_PROVIDED PASSAGE_:
::::::::::

The dialectical, rhythmic movement of absences and presences builds on an understanding of reality as a complementary, processual interaction of visibility and invisibility (Kallinikos, 1995) whereby “forms and objects are constituted [also] by what they are not, by their deferral in time and space” (Cooper, 2014: 589, emphasis in the original). Because “presence can be absence; and the absent present[,] … we should be putting the oppositions implied in such pairs behind us (…) we should be looking at processes” (Callon and Law, 2004: 3, emphasis added). Actor network theory friendly organizational research, whose sociomaterial awareness our approach embraces, has discussed spacing and timing as an issue of accounting for alterity, apparent absences or hidden presences in effortful orderings and organizings (Jones, McLean, and Quattrone, 2004).

::::::::::

_BRIEF A_: List every work cited in the passage on absences and presences, giving the authors and year of each.
_BRIEF B_: Set down each line of the camera listing below word for word, omitting the picture lines.

_DATA BELOW_:

::::::::::

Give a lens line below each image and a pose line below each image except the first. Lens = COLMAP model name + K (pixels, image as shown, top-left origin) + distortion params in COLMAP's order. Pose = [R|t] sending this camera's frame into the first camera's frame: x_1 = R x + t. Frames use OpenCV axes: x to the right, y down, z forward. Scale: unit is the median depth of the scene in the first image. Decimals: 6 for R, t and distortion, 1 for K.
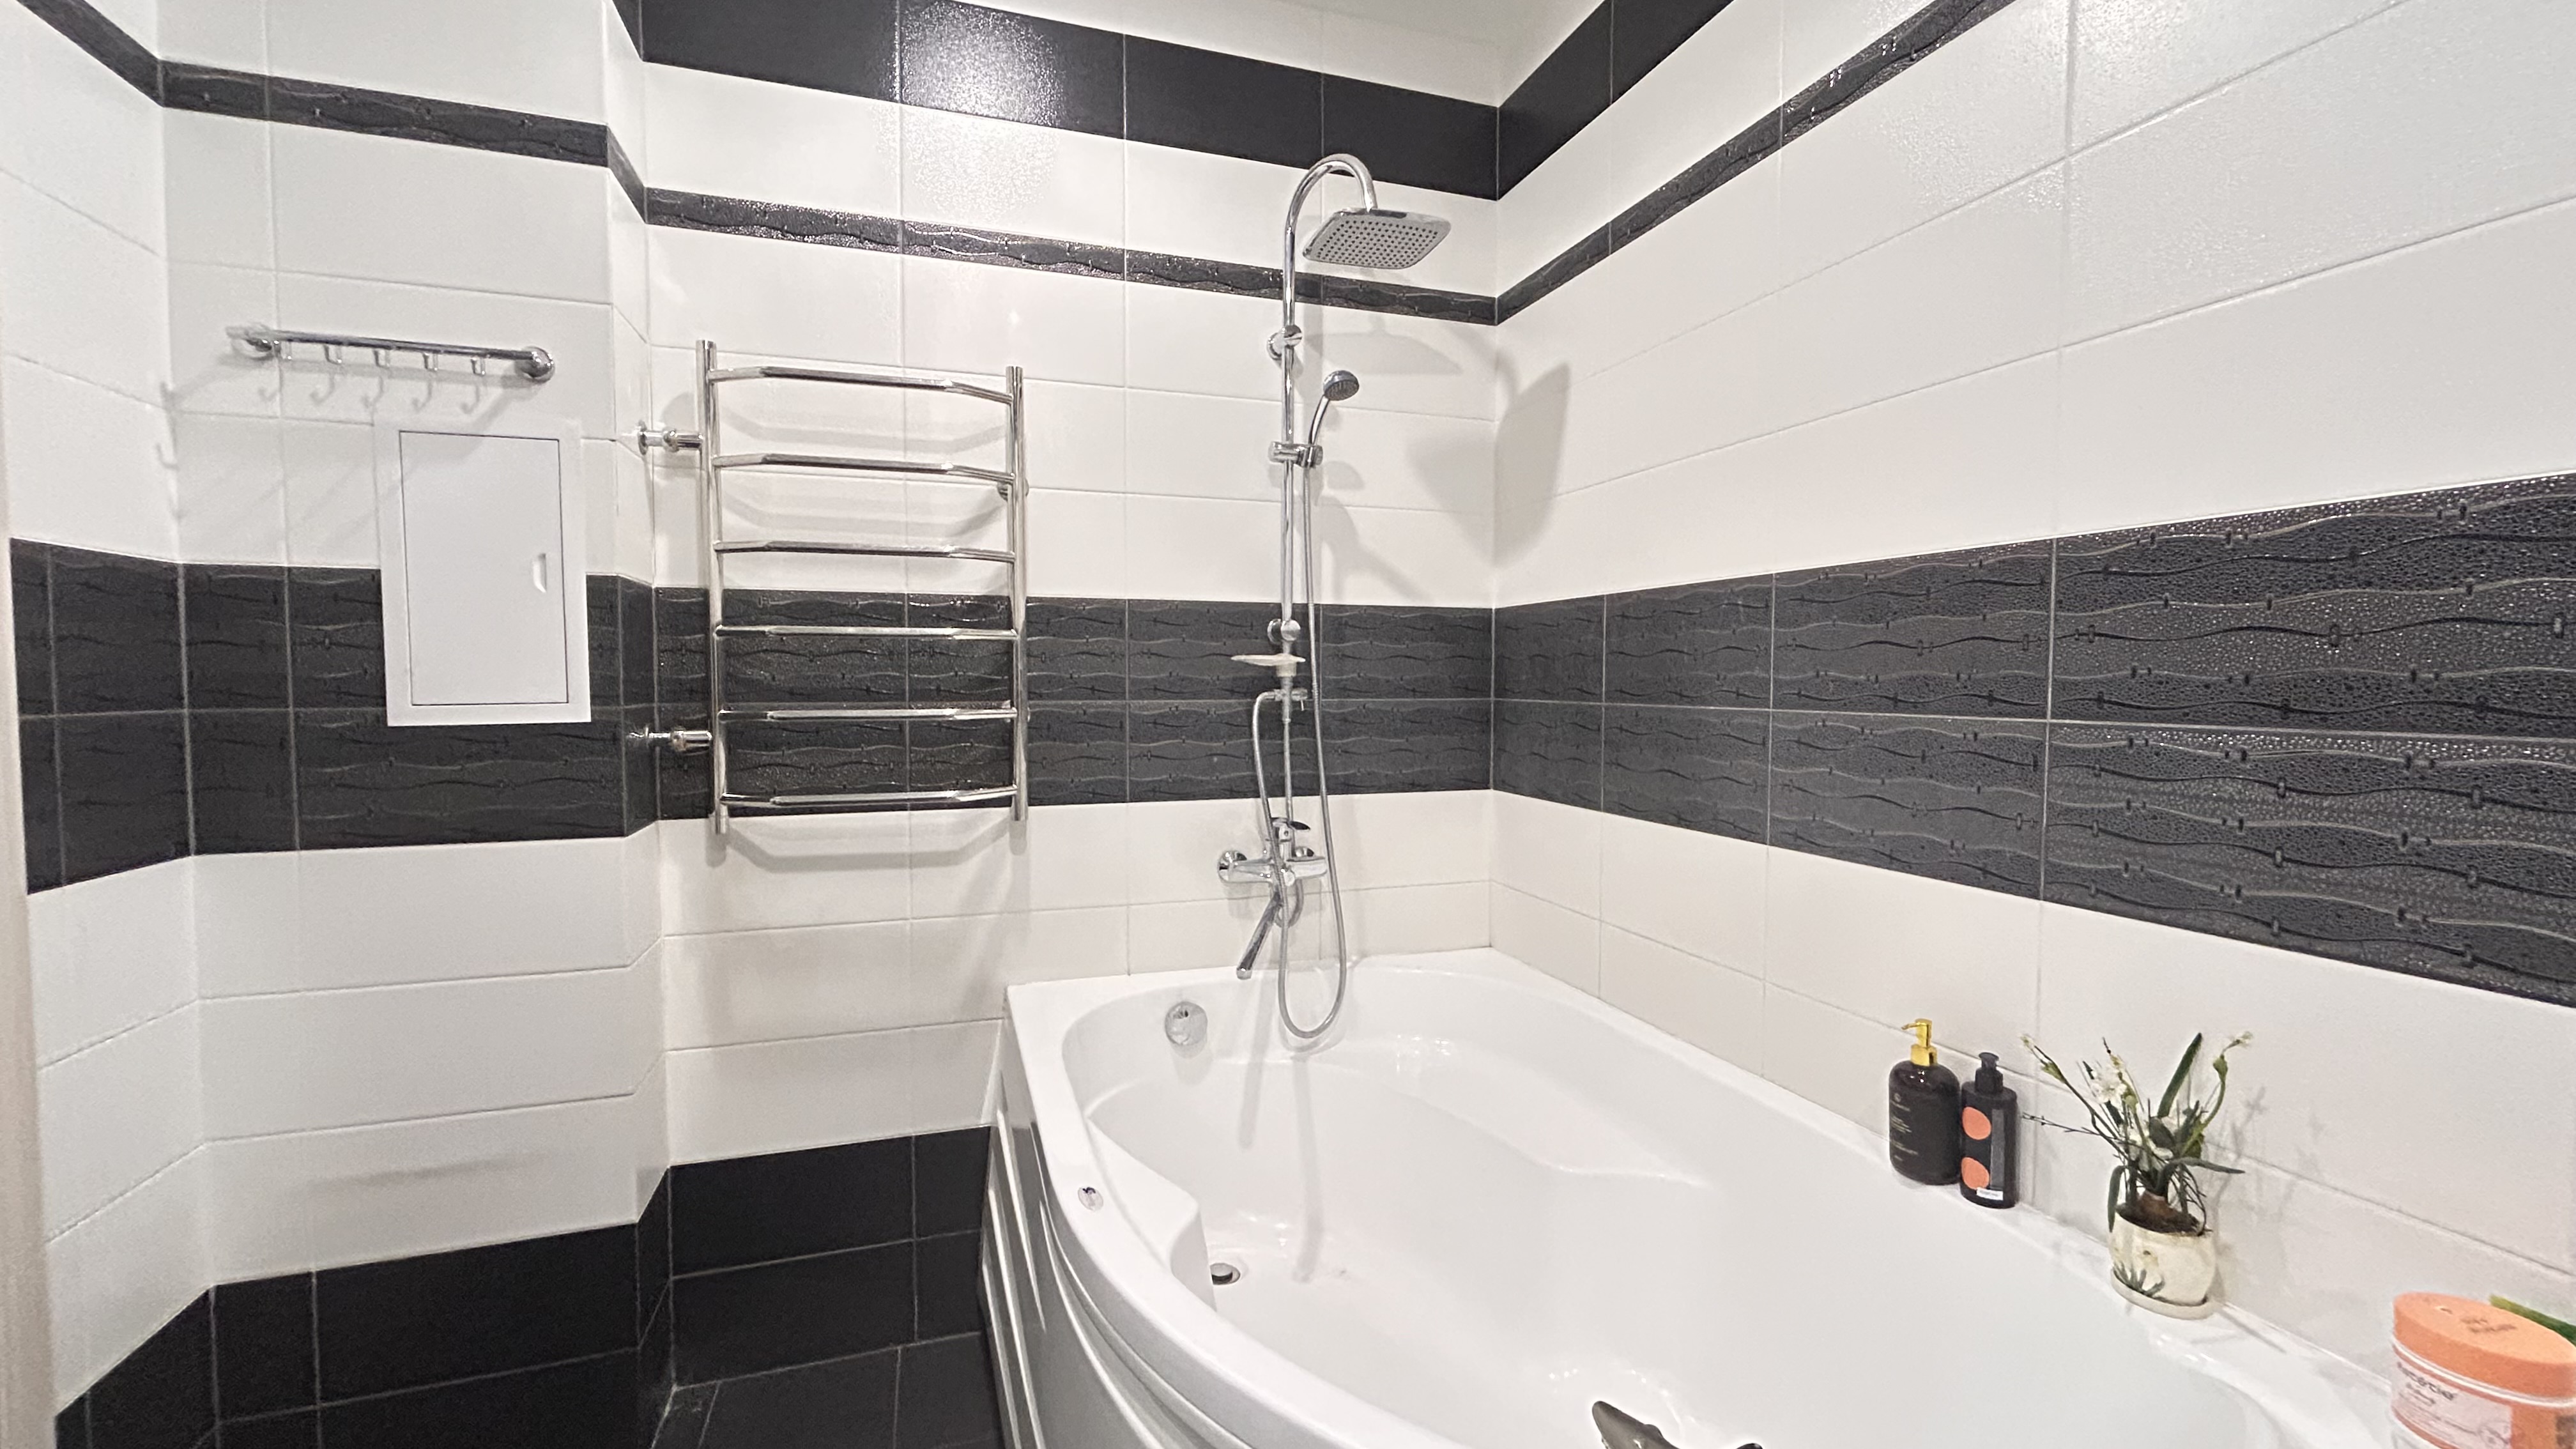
lens RADIAL K [[1030.8, 0, 1288.0], [0, 1030.8, 724.5], [0, 0, 1]] dist [-0.001067, -0.000013]
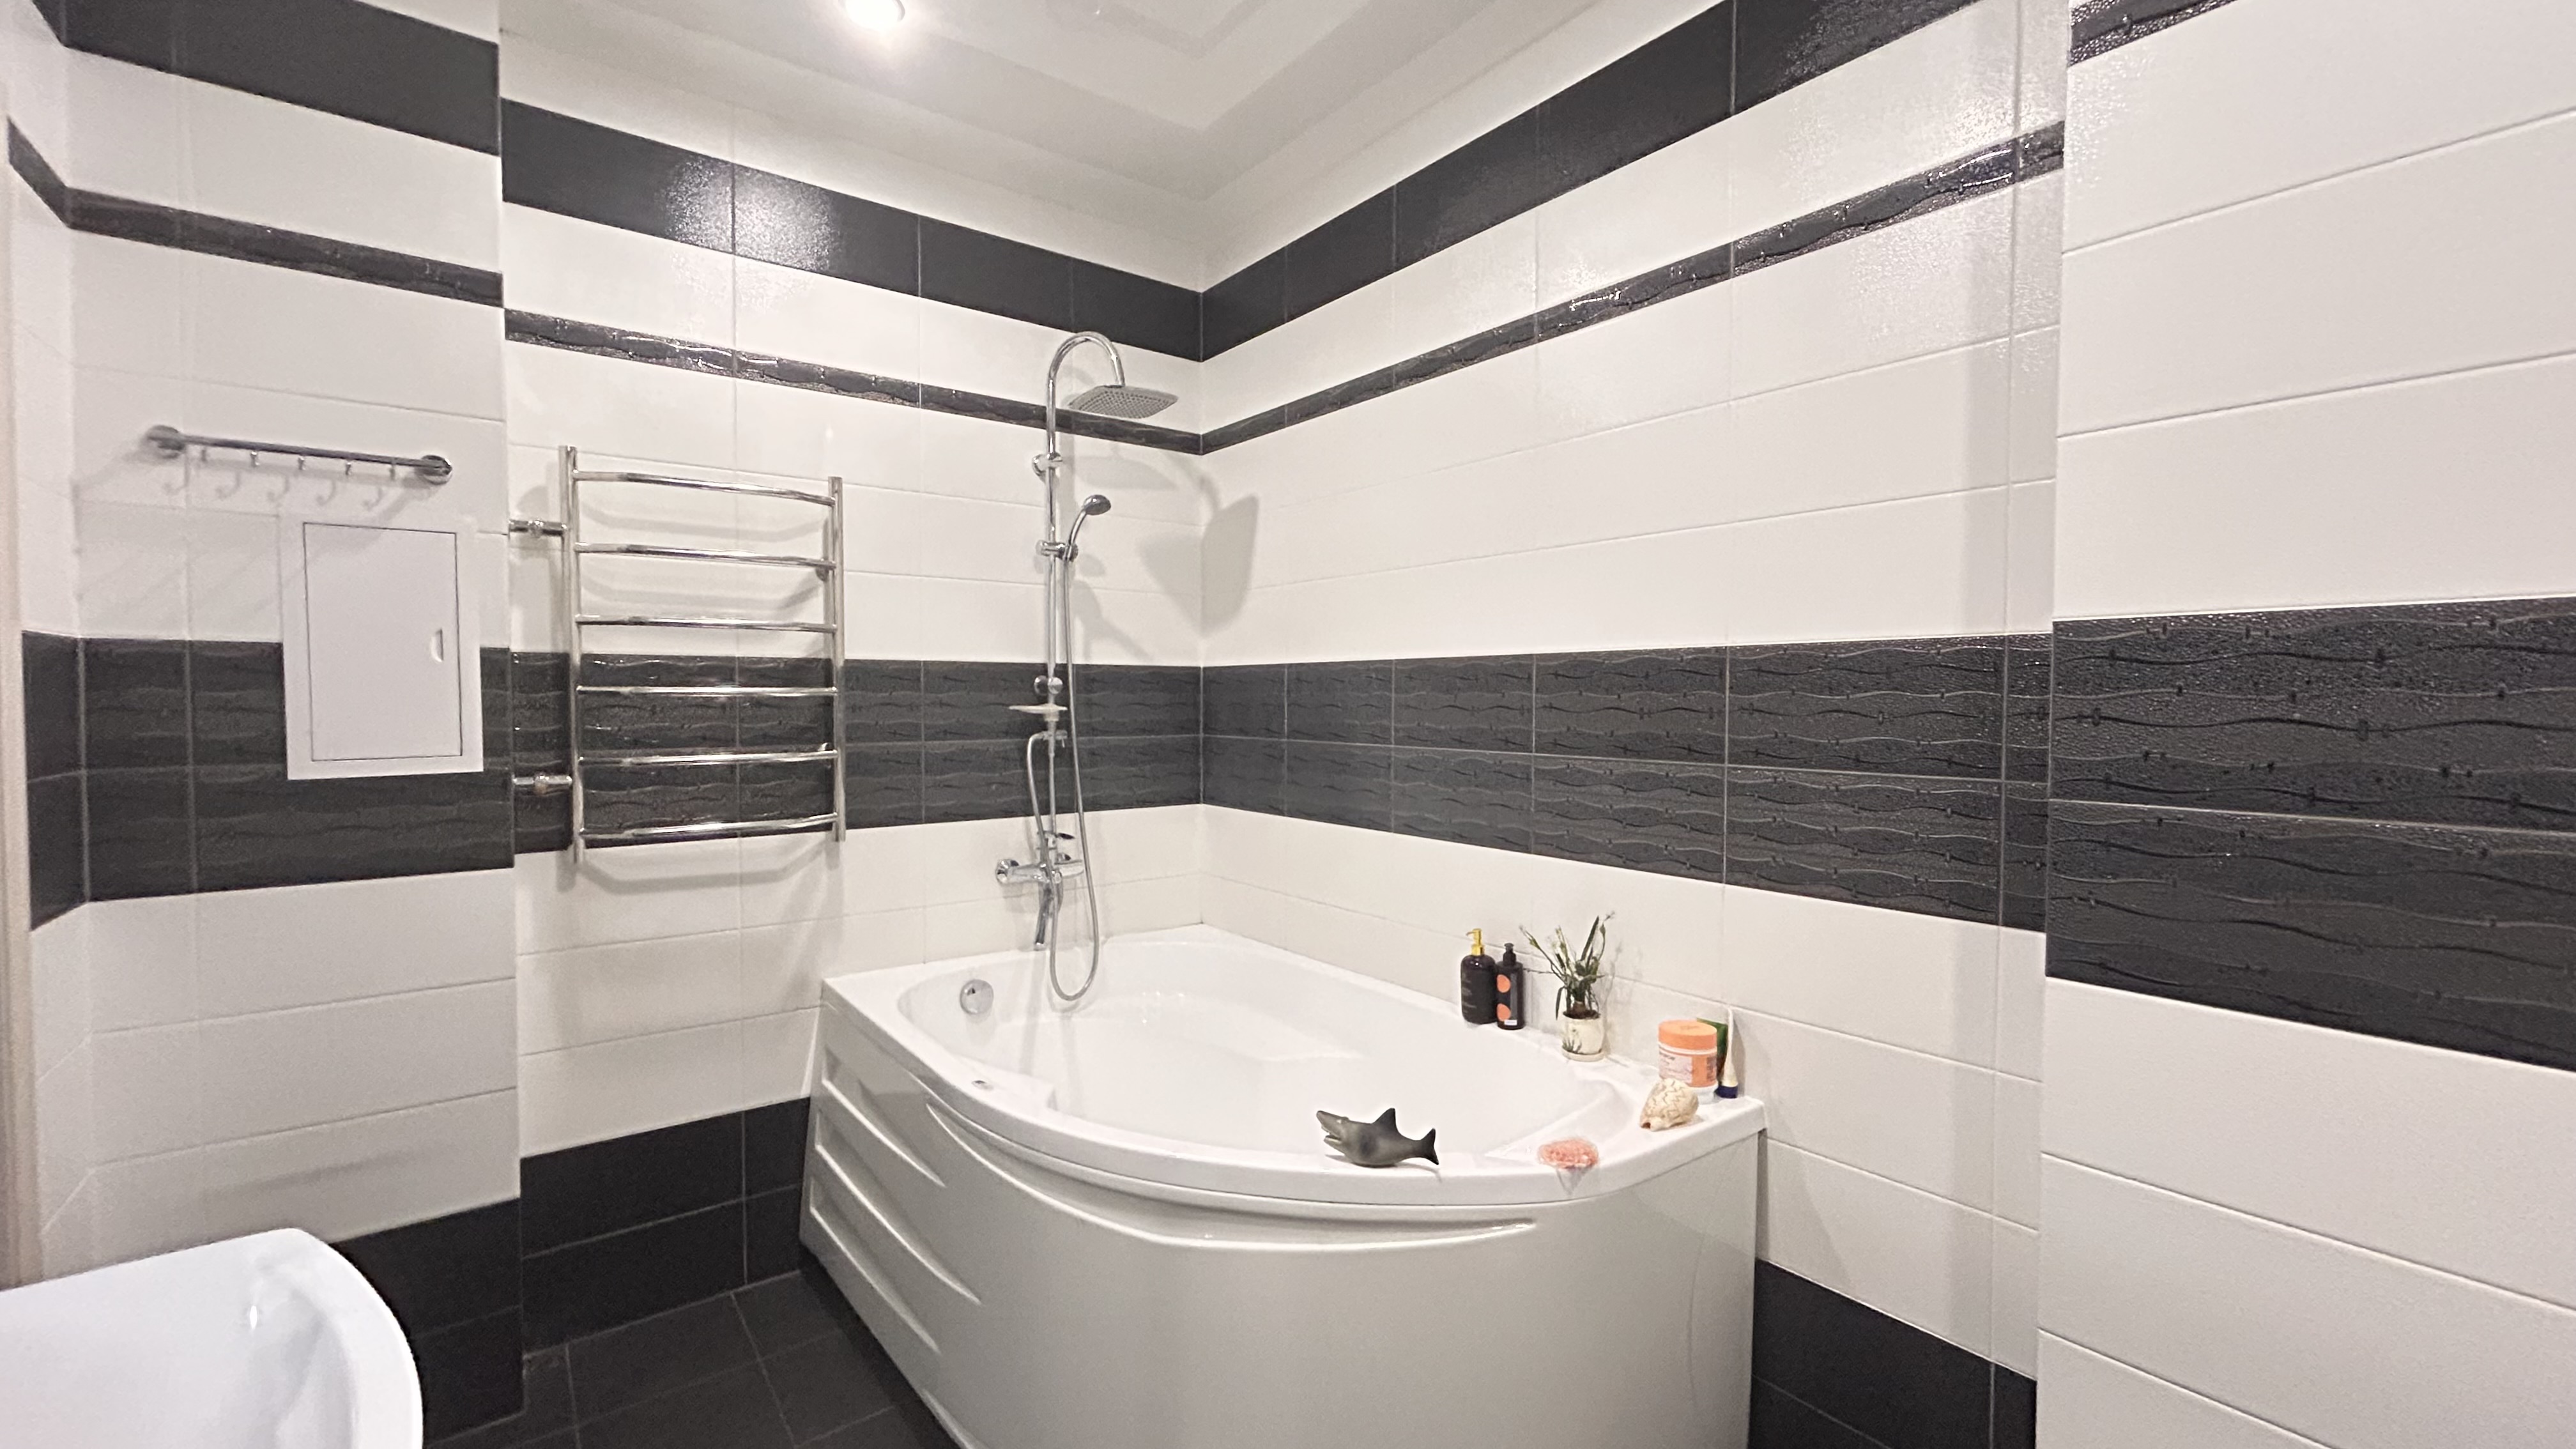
lens RADIAL K [[1030.8, 0, 1288.0], [0, 1030.8, 724.5], [0, 0, 1]] dist [-0.001067, -0.000013]
pose [[0.944028, -0.008685, 0.329751, -0.175017], [0.014053, 0.999805, -0.013899, -0.024202], [-0.329566, 0.017755, 0.943965, -0.375961]]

::::::::::

_WRITTEN SOLUTION A_:
- Kallinikos, 1995
- Cooper, 2014
- Callon and Law, 2004
- Jones, McLean, and Quattrone, 2004

_WRITTEN SOLUTION B_:
Give a lens line below each image and a pose line below each image except the first. Lens = COLMAP model name + K (pixels, image as shown, top-left origin) + distortion params in COLMAP's order. Pose = [R|t] sending this camera's frame into the first camera's frame: x_1 = R x + t. Frames use OpenCV axes: x to the right, y down, z forward. Scale: unit is the median depth of the scene in the first image. Decimals: 6 for R, t and distortion, 1 for K.
lens RADIAL K [[1030.8, 0, 1288.0], [0, 1030.8, 724.5], [0, 0, 1]] dist [-0.001067, -0.000013]
lens RADIAL K [[1030.8, 0, 1288.0], [0, 1030.8, 724.5], [0, 0, 1]] dist [-0.001067, -0.000013]
pose [[0.944028, -0.008685, 0.329751, -0.175017], [0.014053, 0.999805, -0.013899, -0.024202], [-0.329566, 0.017755, 0.943965, -0.375961]]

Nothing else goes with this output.